Welt-Osteoporosetag – Aufmerksamkeit für eine häufige Erkrankung

Am 20. Oktober lenkt der Welt-Osteoporosetag die Aufmerksamkeit auf eine chronische Erkrankung, die mit zunehmendem Alter die Gesundheit der Knochen bedroht. In Deutschland leiden knapp acht Millionen Menschen an Osteoporose; etwa 80 Prozent der Betroffenen sind Frauen. Sportliche Aktivität und bewusste Ernährung beugen der Erkrankung wirksam vor.

Welt-Osteoporosetag – Aufmerksamkeit für eine häufige Erkrankung

Foto: Sebastian Kaulitzki / shutterstock.com

Die Internationale Osteoporose Stiftung (IOF) ruft am 20. Oktober 2016 zum Welt-Osteoporosetag auf. Unter dem Motto „Love Your Bones: Protect Your Future“ (Liebe deine Knochen: schütze deine Zukunft) möchte die weltweit aktive Organisation das Bewusstsein für eine zunehmend verbreitete und im Anfangsstadium meist unbemerkt voranschreitende Erkrankung schärfen. Der Aktionstag geht auf eine Initiative der Engländerin Linda Edwards zurück, die sich intensiv um die Aufklärung über Risiken, Prävention und Behandlung der chronischen Stoffwechselerkrankung bemüht hat. Die wichtigste Veranstaltung in Deutschland ist der 16. Patientenkongress Weltosteoporosetag, der am 15. Oktober 2016 in der Oberrheinhalle in Offenburg stattfindet. Obwohl sich der Welt-Osteoporosetag im Jahr 2016 zum 20. Mal jährt, kommt der Vorbeugung und Behandlung der Osteoporose nach wie vor keine ausreichende Bedeutung zu. Nach Angaben der IOF wird die Erkrankung in weniger als einem Viertel der Fälle frühzeitig diagnostiziert und angemessen behandelt.

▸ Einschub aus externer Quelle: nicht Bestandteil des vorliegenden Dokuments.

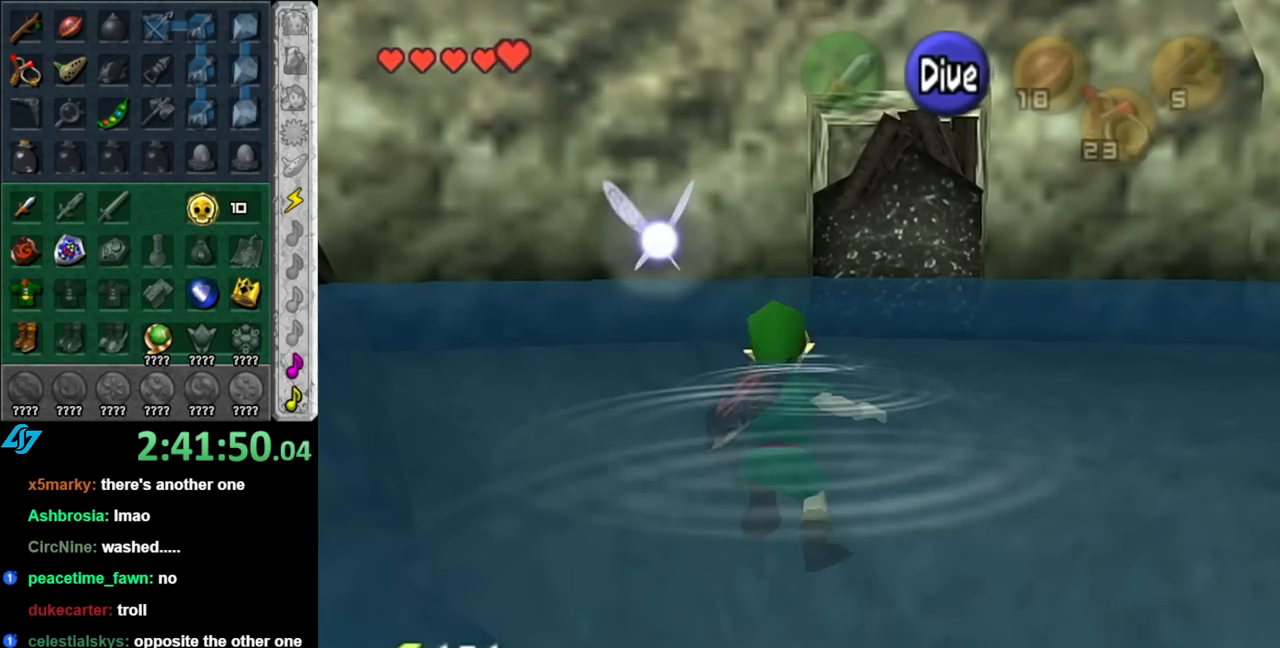
{"buttons": [], "left_stick": "up", "right_stick": "center", "events": []}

Osteoporose: Krankheitsursachen und Krankheitsverlauf

Im Verlauf des Lebens unterliegt das Knochengewebe einer fortwährenden Entwicklung. In der Wachstums- und Festigungsphase der Jugend nimmt die Knochenmasse kontinuierlich zu. Ungefähr um das 30. Lebensjahr herum erreicht der Vorgang seinen Höhepunkt und in der nachfolgenden Zeit überwiegt die Aktivität der knochenabbauenden Zellen. Mit zunehmendem Alter kommt es zu einem verstärkten Knochenschwund und abnehmender Knochendichte. Die porösen Knochen halten selbst alltäglichen Belastungen nicht mehr stand. Es entstehen Brüche, wobei die Wirbelkörper, der Oberschenkel im Bereich der Hüfte und der Unterarm besonders gefährdet sind. In Deutschland leiden 26 Prozent der Bevölkerung ab einem Alter von 50 Jahren an Osteoporose; in 80 Prozent der Fälle sind Frauen betroffen, die durch Hormonumstellungen nach der Menopause besondere Risiken tragen. Entsprechend den Angaben der WHO gehört die Osteoporose in einer stetig älter werdenden Gesellschaft zwischenzeitlich zu den Volkskrankheiten. In Europa soll die Zahl der Betroffenen bis zum Jahr 2025 auf 34 Millionen steigen.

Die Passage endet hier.